A veces existe cierta confusión entre los consumidores y cultivadores menos experimentados respecto a términos como marihuana, kifi, resina, polen y hachís.

Hablamos de la misma planta, pero ¿sabes qué es el kifi?

Qué es el kifi

Cuando hablamos de kifi nos referimos a las glándulas de resina en las que residen los cannabinoides y terpenos de la planta de marihuana.

Por tanto, el kifi son los cristales, es decir, una parte del tricoma o pelo, recurso que la planta de cannabis desarrolla para disuadir a sus depredadores herbívoros con sus efectos psicoactivos.

De dónde y cómo extraemos kifi

El kifi en realidad es solo la punta bulbosa del tricoma en el cogollo. Por tanto, una planta de buena genética, cultivada con cariño, permitirá obtener un kifi de gran calidad.

Extracción del kifi

Para obtener el kifi sin desequilibrar nuestro presupuesto, lo idóneo es optar por el kifi tamizado.

Lo que haremos será separar los cristales de kifi, donde se encuentran la mayoría de los cannabinoides, del resto de la planta.

La forma más sencilla de obtenerlo es utilizando un grinder polinizador, que al picar la marihuana va recogiendo las glándulas de resina en su interior.

Si vamos a obtener cantidades grandes de kifi, podemos optar por telas de seda o tamices especiales para separar el kifi de la materia vegetal mediante el tamizado de los cogollos.

Si se dispone de varios tamices de micraje diferente, el tamizado será aún más eficiente obteniéndose un kifi más puro y limpio.

El primer polvo que se obtiene al tamizar es conocido popularmente como polen de kifi o simplemente polen, y contiene gran cantidad de THC.

Cómo conservarlo adecuadamente

Consumir kifi es una forma excelente de experimentar el cannabis, ya que reduce los efectos nocivos del material carbonizado.

Para aprovechar bien el kifi, lo ideal es mejorar el producto final, manteniendo o incluso aumentando su potencia y refinando su aspecto.

Suele ser habitual guardarlo sin prensar, como un polvillo, lo que hace que sea muy fácil cuantificar las dosis y mantiene un sabor más original, aunque es más difícil de conservar y transportar.

En un recipiente metálico y hermético se conservará muy bien esta forma en polvo o polen, siempre que al abrir para obtener las dosis lo cerremos rápidamente.

Otra forma de conservar correctamente el kifi es prensado, lo que se conoce popularmente como prensa de polen o hachís. De este modo la conservación al aire libre es mucho mejor y más duradera, siempre guardándolo en algún envase, mejor aún si es hermético.
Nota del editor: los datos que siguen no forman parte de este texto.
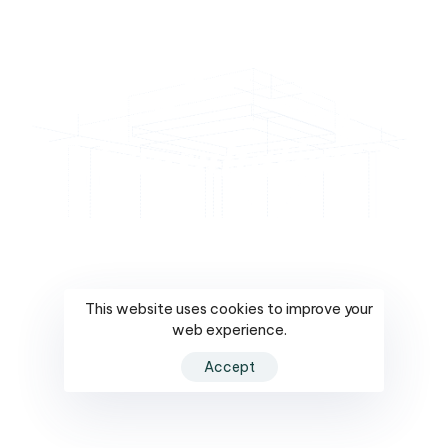
Consultation
This website uses cookies to improve your
Consultation
web experience.
Accept
Understanding your needs and crafting a custom
design that brings your vision to life.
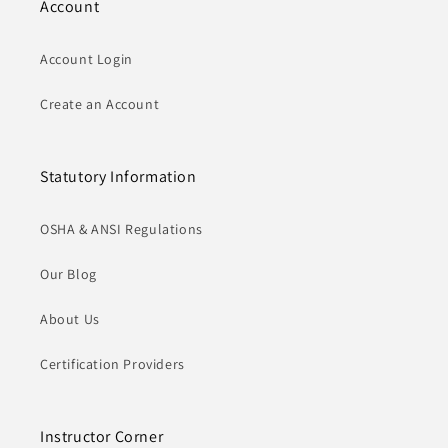
Account
Account Login
Create an Account
Statutory Information
OSHA & ANSI Regulations
Our Blog
About Us
Certification Providers
Instructor Corner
Para muchos consumidores, el primer polvo o polen tiene un efecto más agradable que el hachís y, aunque a veces existe confusión a este respecto, como vemos, ambas son formas de conservar y presentar un mismo producto, el kifi de la planta de marihuana.

 

En definitiva, el kifi es el resultado de extraer los cristales que cubren los cogollos de la planta de marihuana y que contienen la mayoría de las sustancias psicoactivas. Estos cristales son glándulas de resina, siendo el kifi concretamente la formación de cristales en la punta de la glándula. Extraer tu propio kifi para tamizarlo y obtener polen, o para prensarlo y conseguir hachís, es un proceso relativamente sencillo y que ofrece muchas satisfacciones al cultivador.